▶ **Your goal**: The reply should contain all the data below, repeated exactly, and none of the images.

▶ **Supplied records**:
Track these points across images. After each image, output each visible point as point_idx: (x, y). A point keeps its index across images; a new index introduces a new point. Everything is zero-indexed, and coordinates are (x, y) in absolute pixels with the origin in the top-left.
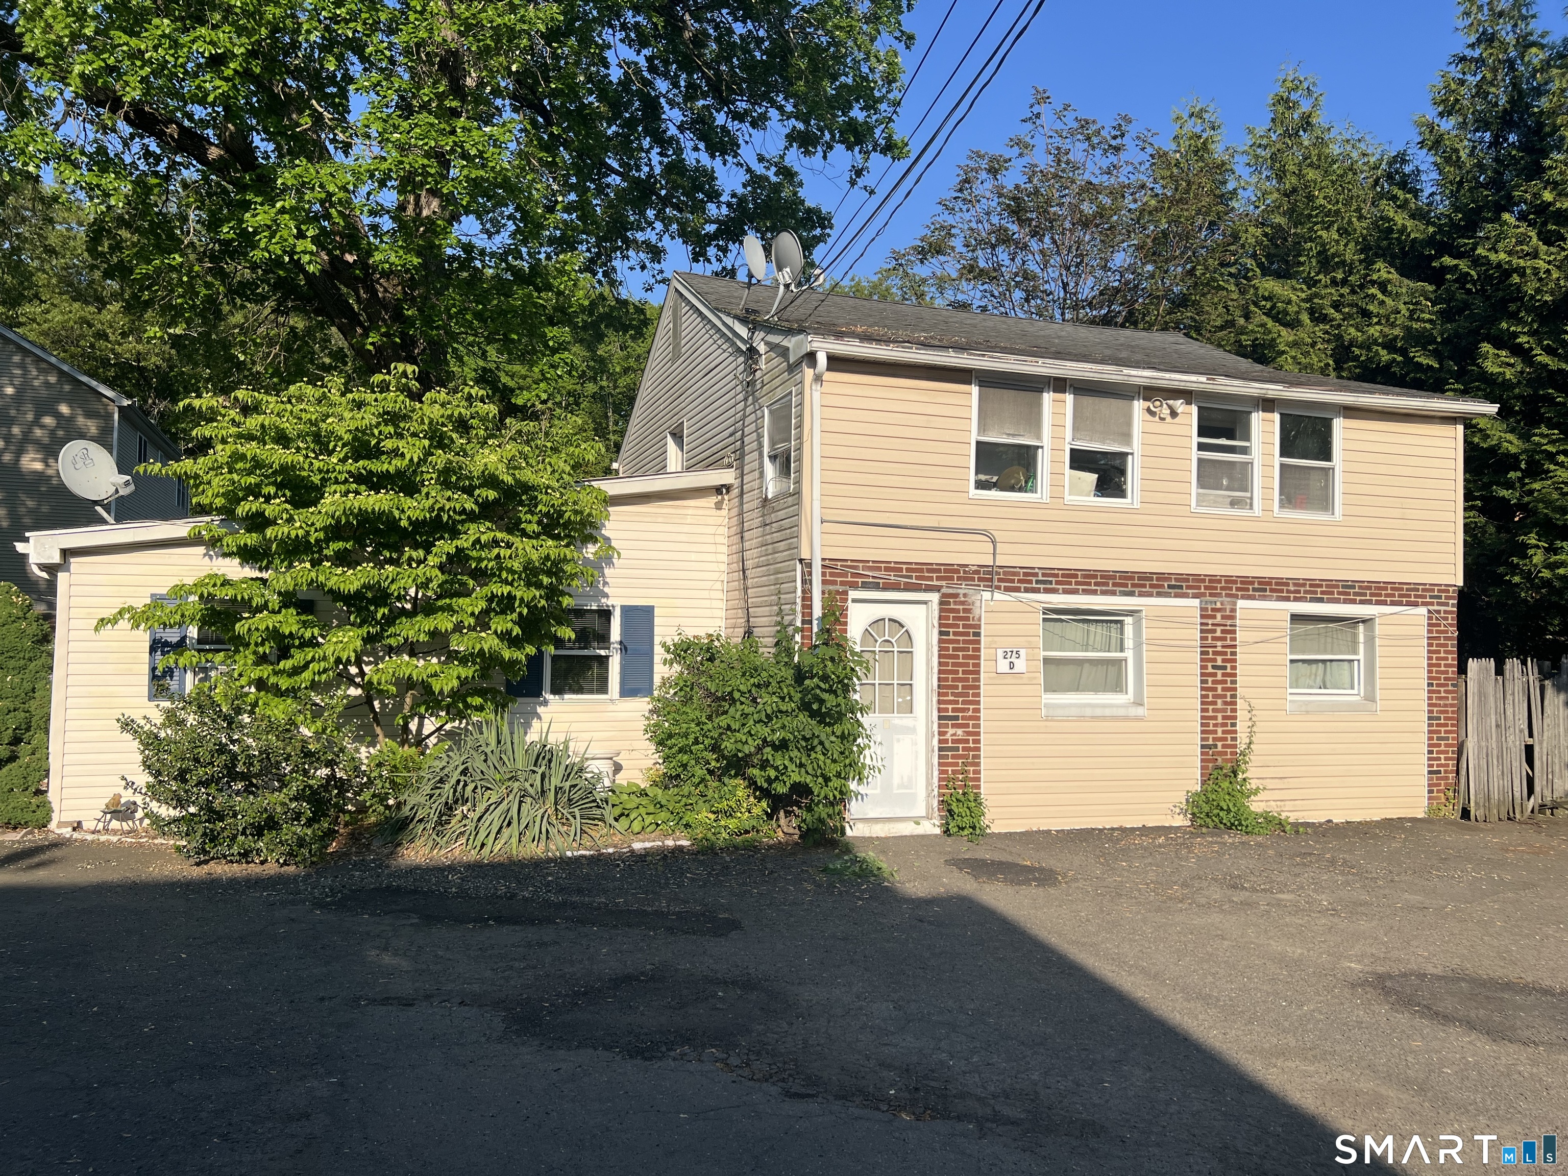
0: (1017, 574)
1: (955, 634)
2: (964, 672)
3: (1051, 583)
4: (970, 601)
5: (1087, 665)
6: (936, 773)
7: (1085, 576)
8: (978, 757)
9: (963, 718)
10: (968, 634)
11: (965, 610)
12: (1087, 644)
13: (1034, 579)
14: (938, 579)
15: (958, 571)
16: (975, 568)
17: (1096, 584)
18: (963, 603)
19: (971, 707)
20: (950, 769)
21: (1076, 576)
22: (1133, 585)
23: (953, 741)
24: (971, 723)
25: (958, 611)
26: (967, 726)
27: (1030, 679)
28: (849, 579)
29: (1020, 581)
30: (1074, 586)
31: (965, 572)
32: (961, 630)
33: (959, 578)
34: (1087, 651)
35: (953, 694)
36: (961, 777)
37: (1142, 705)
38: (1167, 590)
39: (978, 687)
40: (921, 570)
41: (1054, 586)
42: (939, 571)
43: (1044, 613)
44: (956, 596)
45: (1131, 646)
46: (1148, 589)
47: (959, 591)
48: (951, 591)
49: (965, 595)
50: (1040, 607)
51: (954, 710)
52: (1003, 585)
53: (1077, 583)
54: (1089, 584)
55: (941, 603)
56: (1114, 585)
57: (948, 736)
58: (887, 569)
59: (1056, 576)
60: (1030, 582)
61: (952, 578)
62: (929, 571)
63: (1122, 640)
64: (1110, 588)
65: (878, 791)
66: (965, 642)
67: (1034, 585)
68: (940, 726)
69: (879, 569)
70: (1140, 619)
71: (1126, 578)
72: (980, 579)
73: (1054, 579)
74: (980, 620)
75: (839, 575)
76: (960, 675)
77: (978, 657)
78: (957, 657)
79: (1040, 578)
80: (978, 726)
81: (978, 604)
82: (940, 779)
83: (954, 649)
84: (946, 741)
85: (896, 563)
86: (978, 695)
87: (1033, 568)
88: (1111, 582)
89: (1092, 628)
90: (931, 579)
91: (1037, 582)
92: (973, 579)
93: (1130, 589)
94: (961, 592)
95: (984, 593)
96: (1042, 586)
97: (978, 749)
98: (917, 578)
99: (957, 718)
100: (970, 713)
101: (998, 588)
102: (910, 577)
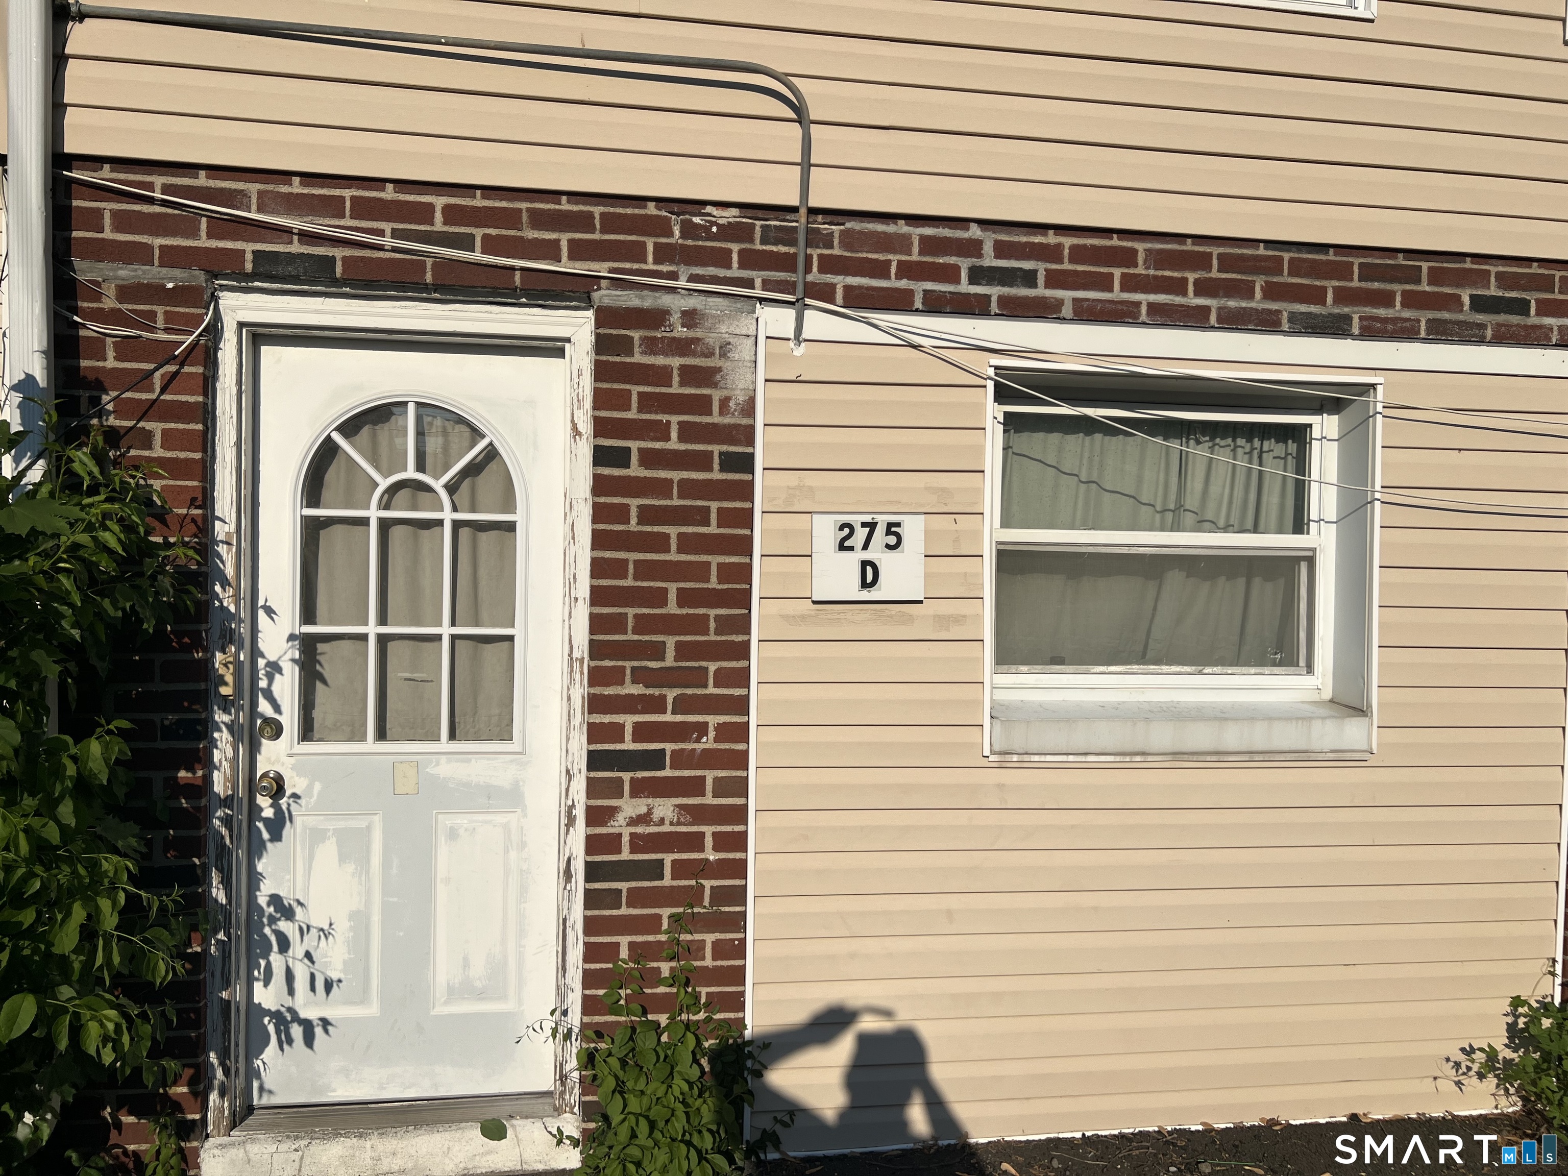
0: (901, 244)
1: (649, 459)
2: (684, 598)
3: (1029, 279)
4: (712, 339)
5: (1175, 579)
6: (576, 954)
7: (1160, 260)
8: (739, 896)
9: (679, 760)
10: (702, 461)
11: (690, 375)
12: (1180, 507)
13: (965, 264)
14: (578, 251)
15: (660, 227)
16: (729, 216)
17: (1202, 288)
18: (682, 347)
19: (713, 720)
20: (624, 941)
21: (1127, 258)
22: (1343, 296)
23: (638, 843)
24: (710, 776)
25: (662, 375)
26: (696, 787)
27: (941, 620)
28: (204, 242)
29: (907, 270)
30: (1117, 294)
31: (689, 230)
32: (674, 444)
33: (664, 254)
34: (1176, 527)
35: (639, 676)
36: (665, 968)
37: (1360, 711)
38: (1467, 314)
39: (743, 651)
40: (510, 219)
41: (1041, 291)
42: (584, 222)
43: (1002, 395)
44: (657, 318)
45: (1331, 514)
46: (1398, 310)
47: (666, 300)
48: (630, 300)
49: (690, 317)
50: (987, 365)
51: (641, 733)
52: (840, 281)
53: (1129, 283)
54: (1179, 287)
55: (602, 344)
56: (1271, 292)
57: (619, 825)
58: (363, 209)
59: (1051, 253)
60: (950, 274)
61: (636, 253)
62: (540, 220)
63: (1301, 491)
64: (1258, 302)
65: (373, 1009)
66: (688, 489)
67: (965, 287)
68: (593, 788)
69: (334, 207)
70: (1366, 419)
71: (1315, 270)
72: (749, 260)
73: (1041, 268)
74: (749, 408)
75: (157, 225)
76: (672, 608)
77: (745, 546)
78: (661, 543)
79: (989, 260)
80: (740, 786)
81: (743, 351)
82: (589, 979)
83: (646, 515)
84: (612, 843)
85: (402, 184)
86: (743, 677)
87: (961, 222)
88: (1259, 283)
89: (1199, 452)
90: (551, 251)
91: (977, 275)
92: (723, 259)
93: (1330, 307)
94: (676, 304)
95: (766, 313)
96: (995, 291)
97: (739, 870)
98: (490, 246)
99: (655, 760)
100: (708, 742)
101: (825, 293)
102: (466, 243)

▶ **Solution for this exercise**:
Track these points across images. After each image, output each visible point as point_idx: (x, y). A point keeps its index across images; a new index introduces a new point. Everything is zero-indexed, and coordinates are (x, y) in absolute pixels with the origin in the top-left.
0: (1017, 574)
1: (955, 634)
2: (964, 672)
3: (1051, 583)
4: (970, 601)
5: (1087, 665)
6: (936, 773)
7: (1085, 576)
8: (978, 757)
9: (963, 718)
10: (968, 634)
11: (965, 610)
12: (1087, 644)
13: (1034, 579)
14: (938, 579)
15: (958, 571)
16: (975, 568)
17: (1096, 584)
18: (963, 603)
19: (971, 707)
20: (950, 769)
21: (1076, 576)
22: (1133, 585)
23: (953, 741)
24: (971, 723)
25: (958, 611)
26: (967, 726)
27: (1030, 679)
28: (849, 579)
29: (1020, 581)
30: (1074, 586)
31: (965, 572)
32: (961, 630)
33: (959, 578)
34: (1087, 651)
35: (953, 694)
36: (961, 777)
37: (1142, 705)
38: (1167, 590)
39: (978, 687)
40: (921, 570)
41: (1054, 586)
42: (939, 571)
43: (1044, 613)
44: (956, 596)
45: (1131, 646)
46: (1148, 589)
47: (959, 591)
48: (951, 591)
49: (965, 595)
50: (1040, 607)
51: (954, 710)
52: (1003, 585)
53: (1077, 583)
54: (1089, 584)
55: (941, 603)
56: (1114, 585)
57: (948, 736)
58: (887, 569)
59: (1056, 576)
60: (1030, 582)
61: (952, 578)
62: (929, 571)
63: (1122, 640)
64: (1110, 588)
65: (878, 791)
66: (965, 642)
67: (1034, 585)
68: (940, 726)
69: (879, 569)
70: (1140, 619)
71: (1126, 578)
72: (980, 579)
73: (1054, 579)
74: (980, 620)
75: (839, 575)
76: (960, 675)
77: (978, 657)
78: (957, 657)
79: (1040, 578)
80: (978, 726)
81: (978, 604)
82: (940, 779)
83: (954, 649)
84: (946, 741)
85: (896, 563)
86: (978, 695)
87: (1033, 568)
88: (1111, 582)
89: (1092, 628)
90: (931, 579)
91: (1037, 582)
92: (973, 579)
93: (1130, 589)
94: (961, 592)
95: (984, 593)
96: (1042, 586)
97: (978, 749)
98: (917, 578)
99: (957, 718)
100: (970, 713)
101: (998, 588)
102: (910, 577)
0: (901, 244)
1: (649, 459)
2: (684, 598)
3: (1029, 279)
4: (712, 339)
5: (1175, 579)
6: (576, 954)
7: (1160, 260)
8: (739, 896)
9: (679, 760)
10: (702, 461)
11: (690, 375)
12: (1180, 507)
13: (965, 264)
14: (578, 251)
15: (660, 227)
16: (729, 216)
17: (1202, 288)
18: (682, 347)
19: (713, 720)
20: (624, 941)
21: (1127, 258)
22: (1343, 296)
23: (638, 843)
24: (710, 776)
25: (662, 375)
26: (696, 787)
27: (941, 620)
28: (204, 242)
29: (907, 270)
30: (1117, 294)
31: (689, 230)
32: (674, 444)
33: (664, 254)
34: (1176, 527)
35: (639, 676)
36: (665, 968)
37: (1360, 711)
38: (1467, 314)
39: (743, 651)
40: (510, 219)
41: (1041, 291)
42: (584, 222)
43: (1002, 395)
44: (657, 318)
45: (1331, 514)
46: (1398, 310)
47: (666, 300)
48: (630, 300)
49: (690, 317)
50: (987, 365)
51: (641, 733)
52: (840, 281)
53: (1129, 283)
54: (1179, 287)
55: (602, 344)
56: (1271, 292)
57: (619, 825)
58: (363, 209)
59: (1051, 253)
60: (950, 274)
61: (636, 253)
62: (540, 220)
63: (1301, 491)
64: (1258, 302)
65: (373, 1009)
66: (688, 489)
67: (965, 287)
68: (593, 788)
69: (334, 207)
70: (1366, 419)
71: (1315, 270)
72: (749, 260)
73: (1041, 268)
74: (749, 408)
75: (157, 225)
76: (672, 608)
77: (745, 546)
78: (661, 543)
79: (989, 260)
80: (740, 786)
81: (743, 351)
82: (589, 979)
83: (646, 515)
84: (612, 843)
85: (402, 184)
86: (743, 677)
87: (961, 222)
88: (1259, 283)
89: (1199, 452)
90: (551, 251)
91: (977, 275)
92: (723, 259)
93: (1330, 307)
94: (676, 304)
95: (766, 313)
96: (995, 291)
97: (739, 870)
98: (490, 246)
99: (655, 760)
100: (708, 742)
101: (825, 293)
102: (466, 243)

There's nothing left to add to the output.